La nièce de Judith a retrouvé une bague sur laquelle était gravée les lettres J et F. Correspondent-elles aux initiales de Judith Ferreto ou symbolisent-elles l’amour des deux femmes, je ne le sais pas. Je ne peux pas non plus dire si elles ont été amantes et franchement ça ne m’intéresse pas tellement. Elles avaient une relation à la fois physique et émotionnelle, fondée sur l’amour, la confiance et la spiritualité. Certains disent qu’elles ont eu une histoire d’amour, d’autre non. Moi, j’ai ma petite idée sur la question, mais je la dévoilerai pas. Chacun doit trouver sa propre réponse.
Justement, dans votre film, on aperçoit une multitude d’objets et de symboles qui peuvent, pour chacun, avoir une signification particulière. Est-ce une manière d’amener le spectateur vers sa propre interprétation de l’histoire ?
Bien-sûr. C’est exactement comme dans les peintures de Frida Kahlo, il y a de nombreux éléments face auxquels les spectateurs doivent trouver eux-même un sens. J’ai voulu leur donner cette possibilité afin qu’ils imaginent et ressentent le film avec leur coeur, et non avec leur raison. Il n’y a jamais une seule et unique lecture d’une oeuvre et c’est ça qui est incroyable dans l’art.

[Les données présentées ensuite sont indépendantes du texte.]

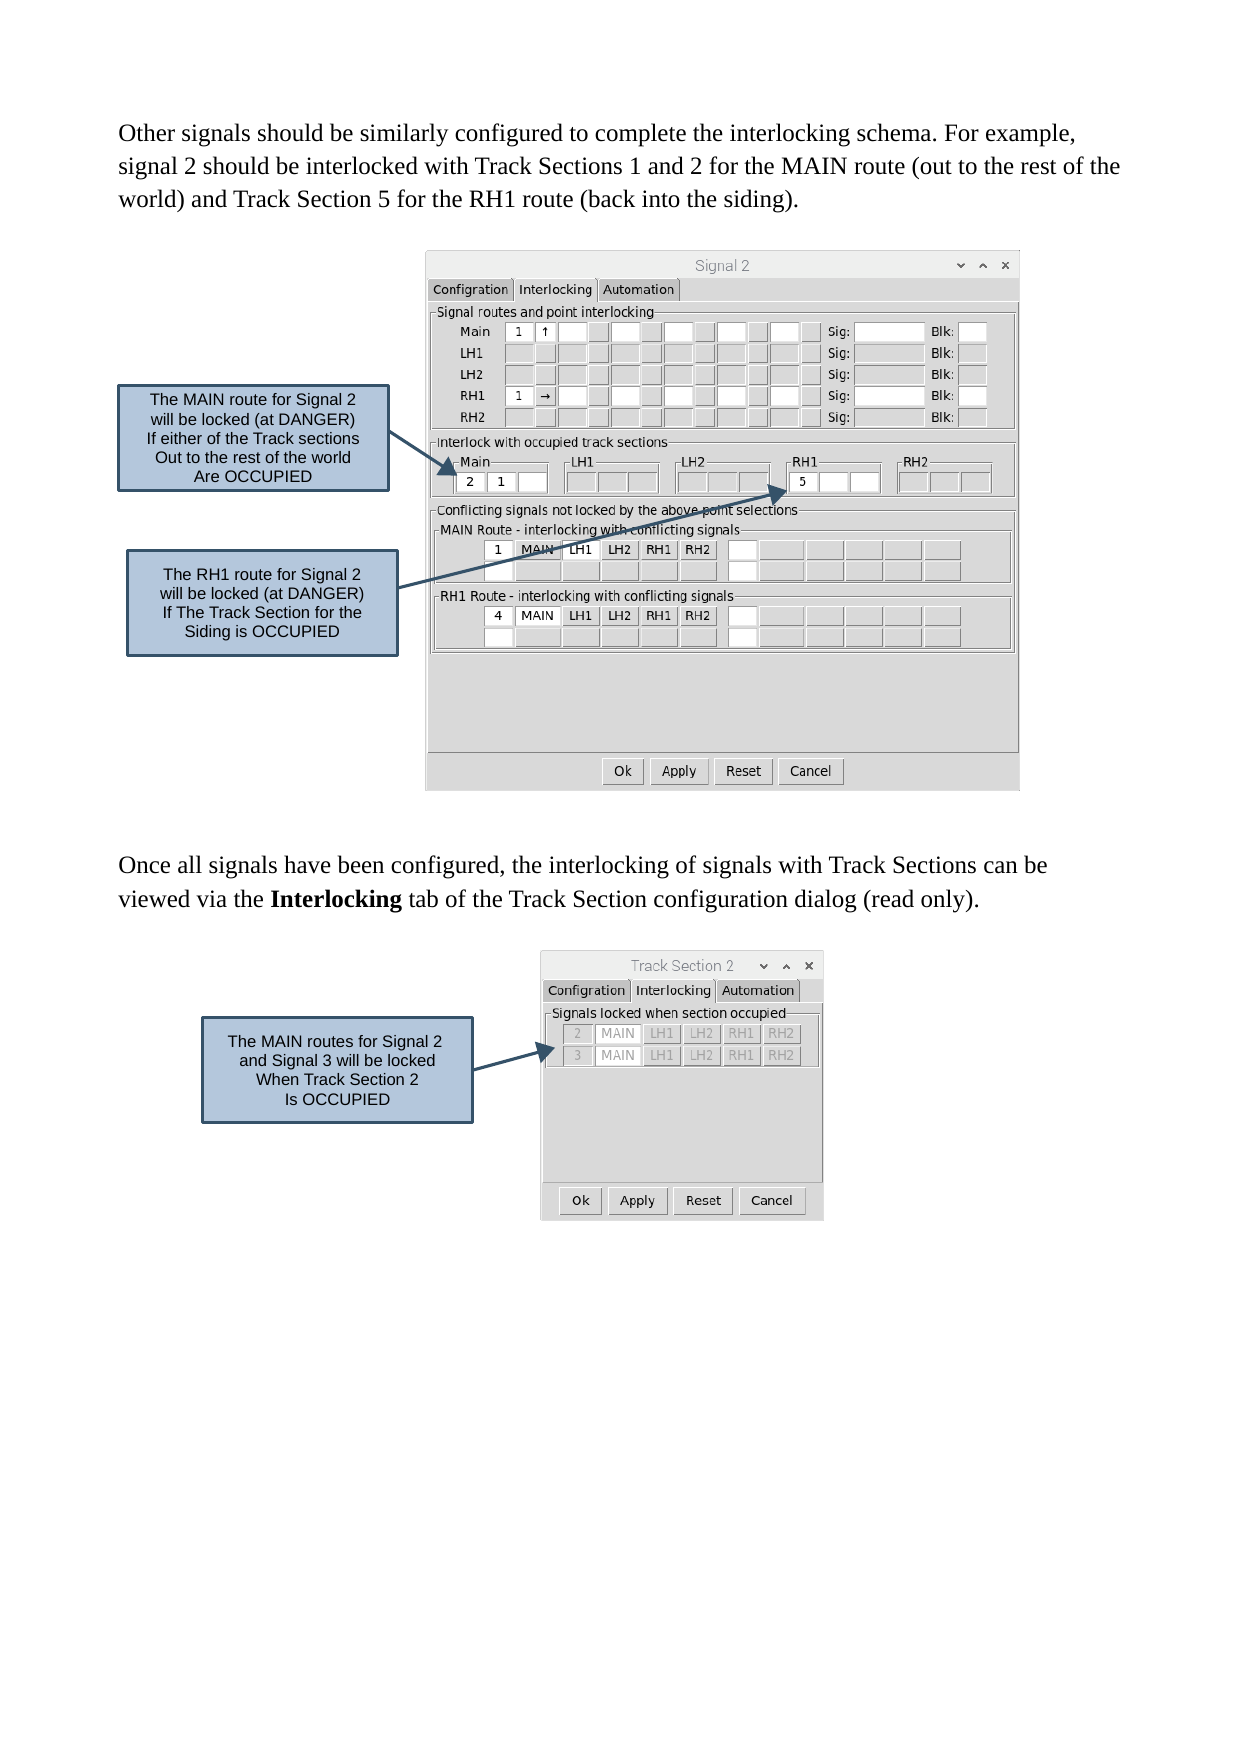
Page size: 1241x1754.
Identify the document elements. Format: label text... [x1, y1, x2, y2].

picture [540, 950, 824, 1221]
text Once all signals have been configured, the interlocking of signals with Track Sections can be viewed via the Interlocking tab of the Track Section configuration dialog (read only). [118, 851, 1122, 912]
picture [425, 250, 1020, 791]
text Other signals should be similarly configured to complete the interlocking schema. For example, signal 2 should be interlocked with Track Sections 1 and 2 for the MAIN route (out to the rest of the world) and Track Section 5 for the RH1 route (back into the siding). [118, 118, 1122, 213]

Selon vous, il existe deux types de cinéastes, ceux qui racontent des histoires et ceux qui font des poèmes. Où vous placez vous ?
Dans chacune de mes créations artistiques, je recherche la poésie, c’est très important pour moi. Certains cinéastes se « contentent » de raconter des histoires, d’autres construisent tout un univers. C’est ce deuxième aspect que je recherchais avec Dos Fridas, j’avais envie que le spectateur, grâce à divers d’éléments esthétiques comme la couleur et les espaces et grâce à des changement de temps et de rythme puisse pénétrer totalement dans le monde de Judith et Frida.